» **PROBLEM TO SOLVE**: In the records below, find each line containing the word "apiVersion" and copy it.

____ MATERIAL SHOWN

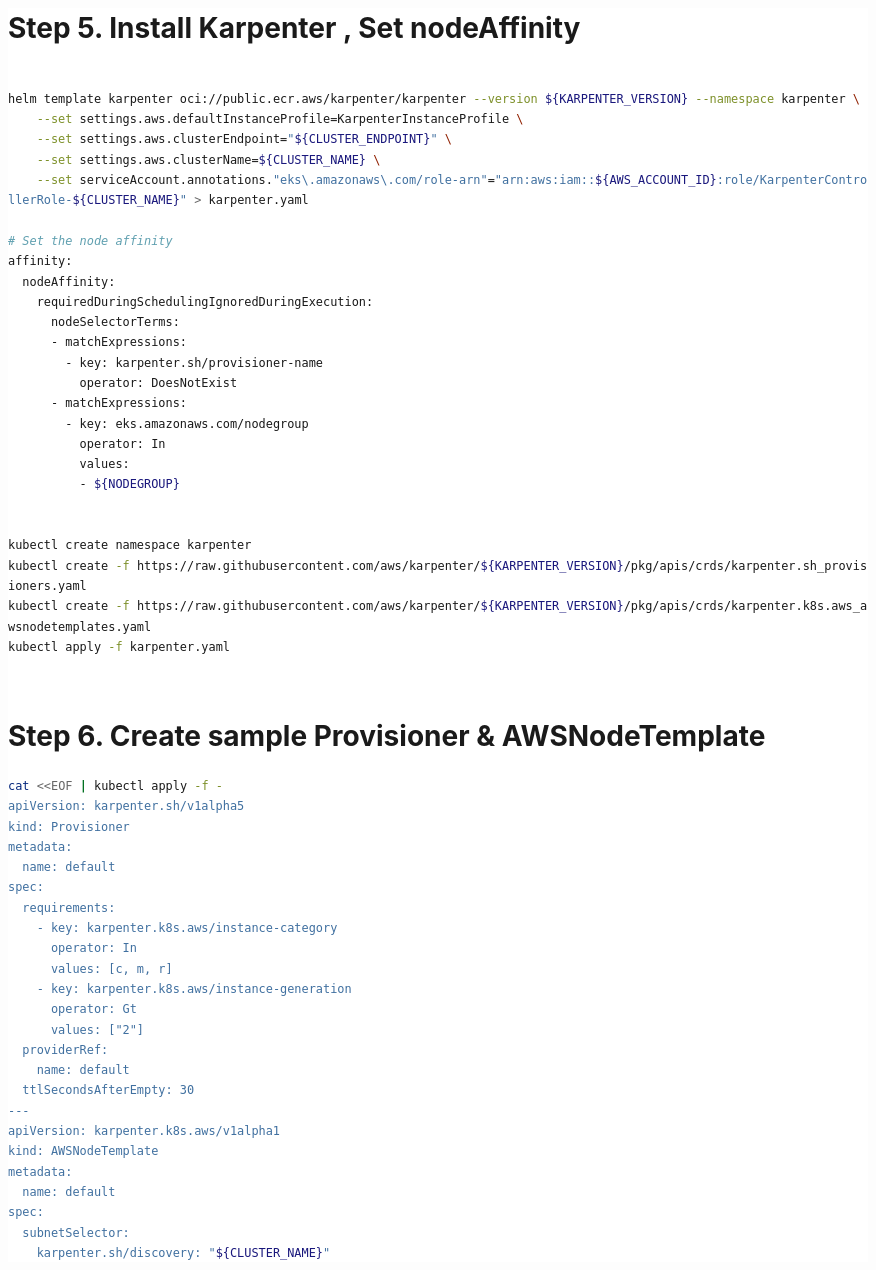 # Step 5. Install Karpenter , Set nodeAffinity
```bash

helm template karpenter oci://public.ecr.aws/karpenter/karpenter --version ${KARPENTER_VERSION} --namespace karpenter \
    --set settings.aws.defaultInstanceProfile=KarpenterInstanceProfile \
    --set settings.aws.clusterEndpoint="${CLUSTER_ENDPOINT}" \
    --set settings.aws.clusterName=${CLUSTER_NAME} \
    --set serviceAccount.annotations."eks\.amazonaws\.com/role-arn"="arn:aws:iam::${AWS_ACCOUNT_ID}:role/KarpenterControllerRole-${CLUSTER_NAME}" > karpenter.yaml

# Set the node affinity
affinity:
  nodeAffinity:
    requiredDuringSchedulingIgnoredDuringExecution:
      nodeSelectorTerms:
      - matchExpressions:
        - key: karpenter.sh/provisioner-name
          operator: DoesNotExist
      - matchExpressions:
        - key: eks.amazonaws.com/nodegroup
          operator: In
          values:
          - ${NODEGROUP}


kubectl create namespace karpenter
kubectl create -f https://raw.githubusercontent.com/aws/karpenter/${KARPENTER_VERSION}/pkg/apis/crds/karpenter.sh_provisioners.yaml
kubectl create -f https://raw.githubusercontent.com/aws/karpenter/${KARPENTER_VERSION}/pkg/apis/crds/karpenter.k8s.aws_awsnodetemplates.yaml
kubectl apply -f karpenter.yaml
		  
```

# Step 6.  Create sample Provisioner & AWSNodeTemplate
```bash
cat <<EOF | kubectl apply -f -
apiVersion: karpenter.sh/v1alpha5
kind: Provisioner
metadata:
  name: default
spec:
  requirements:
    - key: karpenter.k8s.aws/instance-category
      operator: In
      values: [c, m, r]
    - key: karpenter.k8s.aws/instance-generation
      operator: Gt
      values: ["2"]
  providerRef:
    name: default
  ttlSecondsAfterEmpty: 30
---
apiVersion: karpenter.k8s.aws/v1alpha1
kind: AWSNodeTemplate
metadata:
  name: default
spec:
  subnetSelector:
    karpenter.sh/discovery: "${CLUSTER_NAME}"
```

________

» **EXERCISE RESULT**:
apiVersion: karpenter.sh/v1alpha5
apiVersion: karpenter.k8s.aws/v1alpha1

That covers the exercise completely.